People who regularly appear in conferences or in charity meetings know this language well. I was reminded that in the ‘G8 dementia’ initiative a cure or a disease-modifying drug would be presented to the world by 2025.
I was bemused at the list of different WHO/UN initiatives done in the name of people of dementia over the years, listed in the newly published WHO report on ‘national plans’.
The ‘big selling point’ of these national plans is that we can all learn from each other.

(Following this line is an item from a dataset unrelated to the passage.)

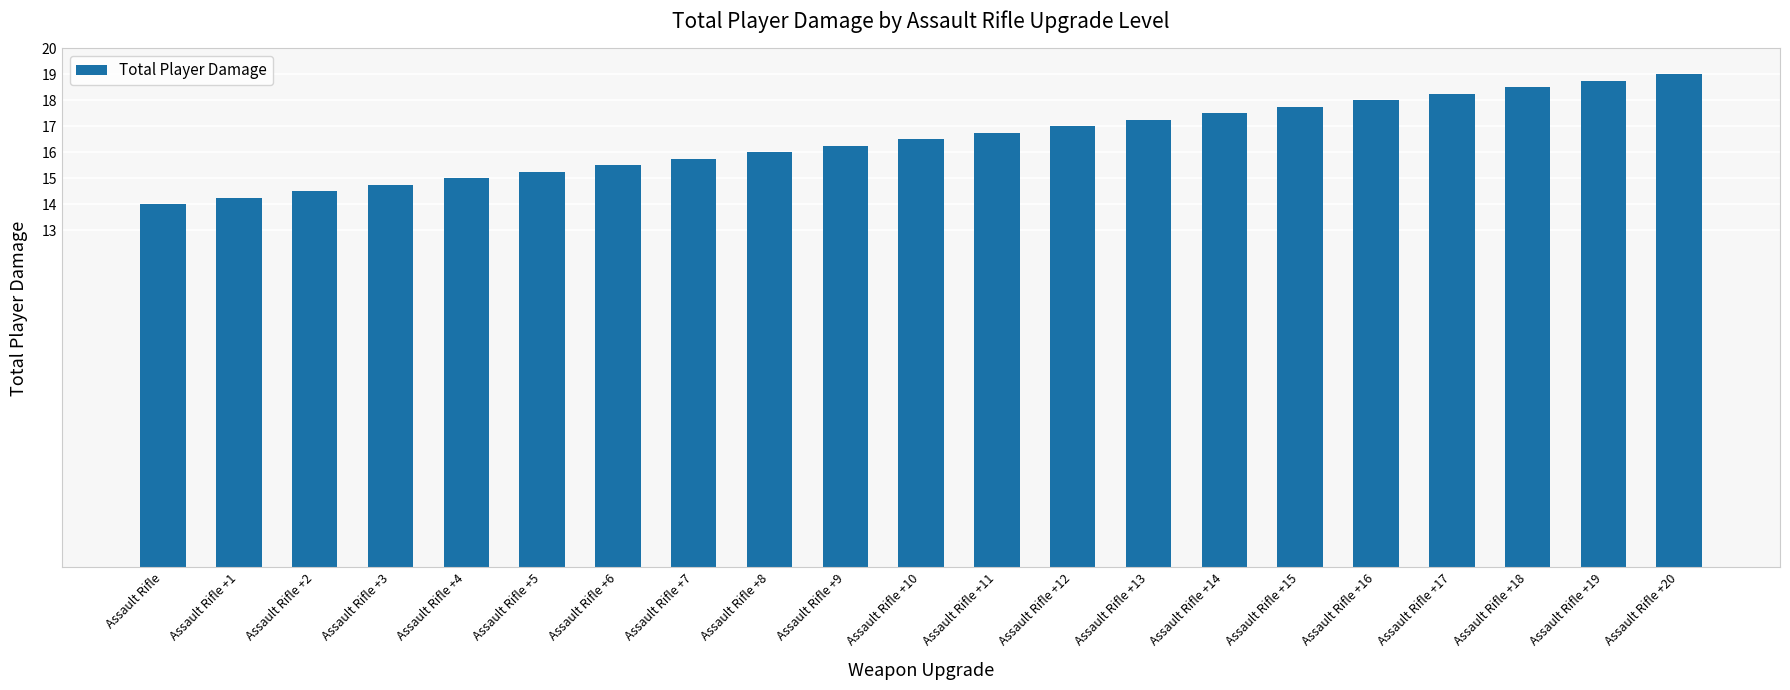

How many bars are there in total?

21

And how exactly? What are we learning about how doctors from The Gambia diagnose dementia diffeerently from Venezuela? What do we deduce from the different ratios of private / public funding and how this impacts on dementia care in the UK compared to France?
Do we get anything meaningful from these national plans about ‘workforce planning’?
Does anyone actually believe that people largely live with only one diagnosis, that of dementia? Are we still further defining people by the name of their diagnosis rather than their actual needs including disabilities?
Dementia charities deal only in dementia. That is their brand.
For all the big words about ‘civil society’, we clearly have a problem with the way ‘the State’ ‘business’ and ‘other’ can collude with each other to generate competitive advantage, to the point of being near-monopolistic in providing ‘dementia friendliness’ for example.
And why might you get prescribed cholinesterase drugs in one country and not another?
I’m of course not saying that dementia charities have no impact. I concede they fund research, based on monies (some in part given by people thinking that a cure is ’round the corner’).
And their senior officers will have no problem getting future recognition or employment.
The stakeholder groups get a mention – but it’s merely that.
I recognise marketing when I see it. ‘Dementia plans’ are the worst type of lazy man’s campaigning device, and in fact possibly do more damage than good – divert funds into projects being seen to doing something worthwhile rather than actually improving the experience of people with dementia or care partners.
Is the UK fundamentally a better place from having so many new Dementia Friends? We don’t know as the study has never been published.
A revolving door gravy train. Pure and simple.